If you like your vampire films rare and bloody, then Stake Land is for you. Rare in that there isn’t a conventional fanged fiend in sight. And bloody because, well it’s simply awash in the stuff!
After his family have been wiped out by a particularly virulent strain of vampirism which is sweeping across America, turning the population into a horde of life draining, flesh tearing, animalistic fiends, Martin (Connor Paolo) is befriended (though perhaps that’s the wrong word as he hasn’t much choice considering the circumstances) by Mister (Nick Damici). This stranger, a ruthless and brutal hunter, appears to provide Martin’s only hope for survival, and the two wary compatriots set off through the backwoods and urban outskirts of America’s east coast, heading for the rumoured safety of the north.

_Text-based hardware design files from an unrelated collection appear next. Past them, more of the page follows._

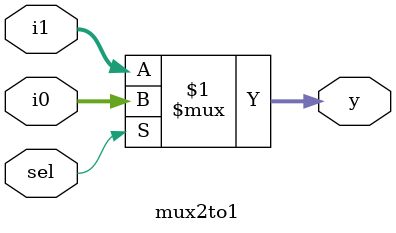
<source format=sv>
module mux2to1(input logic [3:0] i0,i1,
    input logic sel,
    output logic [3:0] y);
        assign y = sel ? i0:i1; 
endmodule
</source>
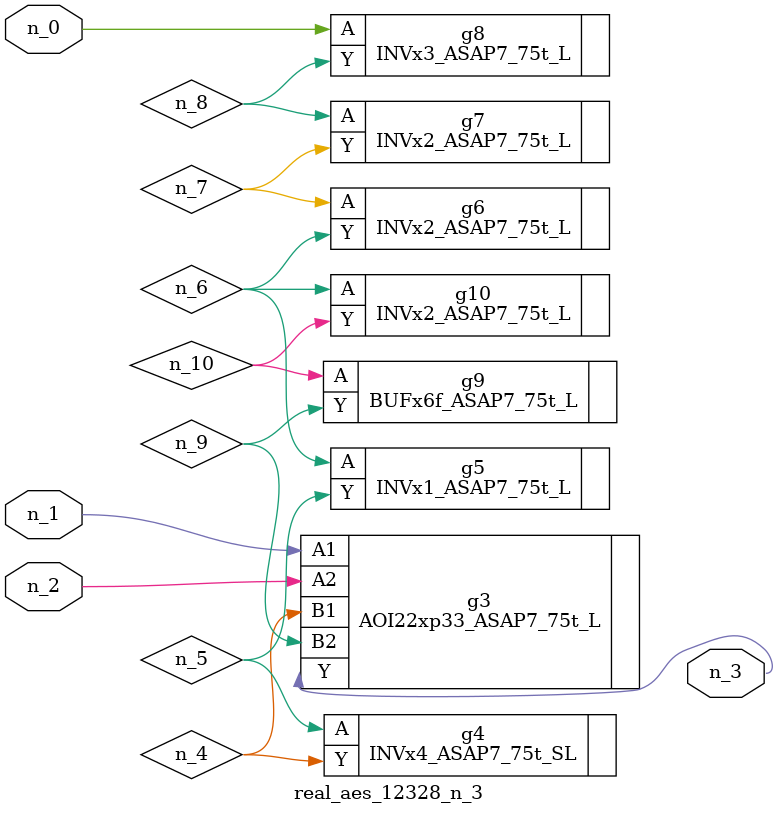
<source format=v>
module real_aes_12328_n_3 (n_0, n_2, n_1, n_3);
input n_0;
input n_2;
input n_1;
output n_3;
wire n_4;
wire n_5;
wire n_7;
wire n_9;
wire n_6;
wire n_8;
wire n_10;
INVx3_ASAP7_75t_L g8 ( .A(n_0), .Y(n_8) );
AOI22xp33_ASAP7_75t_L g3 ( .A1(n_1), .A2(n_2), .B1(n_4), .B2(n_9), .Y(n_3) );
INVx4_ASAP7_75t_SL g4 ( .A(n_5), .Y(n_4) );
INVx1_ASAP7_75t_L g5 ( .A(n_6), .Y(n_5) );
INVx2_ASAP7_75t_L g10 ( .A(n_6), .Y(n_10) );
INVx2_ASAP7_75t_L g6 ( .A(n_7), .Y(n_6) );
INVx2_ASAP7_75t_L g7 ( .A(n_8), .Y(n_7) );
BUFx6f_ASAP7_75t_L g9 ( .A(n_10), .Y(n_9) );
endmodule
</source>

There was something about old vampire films (and by old I mean pre-1980’s, with it’s glut of Fright Night (1985) prepubescent teenagers, old dark houses and abandoned Vamp (1986) inner-city alleyways, which quite frankly you deserved what you got if you entered), that was beautiful, poetic and almost pastoral. Forget the creatures themselves and the, let’s face it, basically inhuman and in some cases downright disgusting things they did to their victims (all be it in a sanitised, censored way). The settings and environments in which the story lines unfolded, were almost characters in themselves. Somehow open fields, deserted country lanes and remote woodlands or forested hills, were much more chilling than modern housing estates and the sprawls of urban America.
And this is what Stake Land goes back to, using the deserted byways and abandoned roads of backwoods America, to create the depressing, almost despairing gloom, which hovers over the main protagonists and film as a whole (this is definitely not the film to go and see if you want your spirits lifted). When the narrative does require the characters to enter towns (or what’s left of them), things aren’t much better. These areas, like so many in modern movies which try to imagine what the world would look like post apocalypse, are reminiscent of a bomb site, where anarchy has set in, and those that have survived live in communes, cut off from the outside, suspicious and hostile towards anyone who stumbles across their path.
But what of the other main characters in the film, the humans themselves? The central story revolves round Martin and Mister, and their journey to a supposedly safe area up north, which has managed to keep the vampire plague at bay. It is this theme which reminded me of that other blood sucking epic, Stephen King’s ‘Salem’s Lot‘, one of the few King tomes I have managed to read to the end. It’s depiction of two people brought together by a kindred hatred of the evil which they see as slowly taking over their world, is eerily similar to that of Stake Land, the main difference being that in ‘Salem’s Lot’ they are chasing the vampires, instead of running away from them. There are other similarities too, not least that both are set along America’s east coast and inland environs. In a similar way to King’s duo, you also find it hard to feel for Martin or Mister. By the very nature of their fight for survival they have become introverted loners, wary of everyone and everything, particularly in the case of Mister. You never really get beneath their skin, which makes it hard to have empathy with them on anything more than a superficial level.
Any colour that there is in their grey struggle for survival, is added by various unfortunates whom they happen across, both human and vampire, brief lovers, religious fanatics and cult following zealots. However these (on the whole) secondary characters, are there mainly to provide fodder for the increasingly gruesome ways of despatching them, and an excuse to let the blood flow. And boy does it flow!
Those of you who have read my writing before, will know that subtlety and atmosphere usually wins over in your face splatter. However even I enjoy slam, bam stomach churning, visuals now and again. Though Stake Land, uses suggestiveness and atmosphere to build the tension effectively, when it lays on the gore it does so in a no-holds-barred fashion seldom seen in today’s politically correct cinema. The film’s wonderfully tortured death scenes are so grimy and penetrating, that it’s hard to differentiate between the dirt and mud in which the poor victims of the vampiric pestilence wallow, and the blood which pumps from their wounds in visceral fountains. I don’t want to spoil one of the most original elements of the film, but suffice to say the remaining humans have discovered a new way to rid themselves of the undead. Forget stakes in the heart, decapitation and dousing with holy water, the only way to despatch the latest embodiment of haemoglobin sucking freaks is to literally sever the chord which connects them to humanity. As a result they’d be well advised not to turn their backs on any human hunter.
I mentioned earlier that this was not the film to go and see if you wanted your spirits lifted. Perhaps I was a little hasty in that prognosis. For Stake Land leaves the viewer with hope. Hope that there is still life in the old vampire movie corpse, and with teams like those behind this film, we might just be seeing its resurrection.